# Is it weird that I don't have many close friends in college?



## karina123 (Jan 27, 2018)

At college I have met multiple people that I would consider acquaintances and friends, but there is only one person who I consider a CLOSE friend (my best friend). I actually only have two close friends overall if you count people from high school. Well graduation is coming up and I’m thinking- where did I go wrong? How do I not have more close friends? What is my social life going to be like after graduation? Just wondering if this is common or bad and if anyone has advice. Thanks.


----------



## Lostbeauties (Nov 15, 2017)

Join the club.
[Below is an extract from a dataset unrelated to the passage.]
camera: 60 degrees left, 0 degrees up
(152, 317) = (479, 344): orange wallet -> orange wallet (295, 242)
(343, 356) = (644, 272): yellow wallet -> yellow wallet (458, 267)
My social life disappeared when I entered college, and here I am as a sophomore. I only had one friend in high school I hung out with regularly, and she completely cut her ties with me after we graduated and went to different schools. So even with high school friends, don't have high hopes that you're still gonna be in touch in college. It's not exactly the place to make friends, but rather the place to make a career for yourself. I guess if you're lucky enough to run into someone in a club or fraternity or whatever, you'll probably have that friendship throughout college.


----------



## Twisted Records (Apr 15, 2018)

I’m in my second year at uni and I haven’t made a single friend. I don’t even really think about it anymore, I just got used to it, it became normal. I only have friends that I know from school. 

Count yourself lucky OP, you have people where you study.


----------



## Disneywoman (Apr 15, 2018)

I'm out of college and my close friends are from high school. But I haven't been able to see them


----------



## goo3 (Apr 12, 2018)

karina123 said:


> At college I have met multiple people that I would consider acquaintances and friends, but there is only one person who I consider a CLOSE friend (my best friend). I actually only have two close friends overall if you count people from high school. Well graduation is coming up and I'm thinking- where did I go wrong? How do I not have more close friends? What is my social life going to be like after graduation? Just wondering if this is common or bad and if anyone has advice. Thanks.


you know,after college i have no friends from there,but there i always was friendly and talking with some of people.


----------



## RSxo (Apr 19, 2018)

Hi there!x

Some people have lots of close friends, others don't. Some people will stay with those close friends for decades, others for days. Appreciate what you have, for it may be gone tomorrow!x

Much love <3


----------



## cosmicKitten (Mar 1, 2016)

my two closest friends are also from high school. All the friends I've made in uni thus far have slowly faded away and come back into my life at random periods. They're more "fairweather friends" than anything, which is fine really, considering we only hang out to party and stuff. It's definitely harder to make close friends here, I find- everybody's just worried about their own stuff ya know


----------



## gentlefern (May 1, 2018)

I don't think it's all that weird, especially if you're a commuter like I am, who doesn't live on campus, because you're not spending as much time there. It's much harder to make friends as an adult, because when we were younger the only necessary requirements to make friends, were proximity, and well only a handful of interests. You have to try a lot harder as an adult when making friends because you have to be entertaining, and fit in with their lifestyle, do they drink, do they not drink, do they enjoy clubbing, or reading a book. People are more picky the older they get.


----------



## andy0128 (Dec 19, 2003)

I had about 3 friends when i was at college but it still felt like few. They themselves had other friends or girlfriends so i felt a bit ridiculous when they weren't available as i had no one to hang out with. 99% of the people i went to school with i never saw again and of the ones i did they became more like enemies.


----------



## CastawayGaming (Feb 1, 2015)

Hopefully quality is better than quantity in your case


----------



## jmn51297 (Jul 7, 2018)

I'm in the same situation as you but maybe a little worse. I haven't been able to make any friends in college, though I do have acquaintances. Obviously I would like to have friends, and have had many chances to do so, but seem to be incapable of pushing myself to actually be social and personable consistently.


----------



## Tom3002 (Jan 2, 2017)

I always believed that it’s not the quantity that counts, rather the quality of the people you’re friends with. It’s much better to have just one really great friend than five who are not real friends.


----------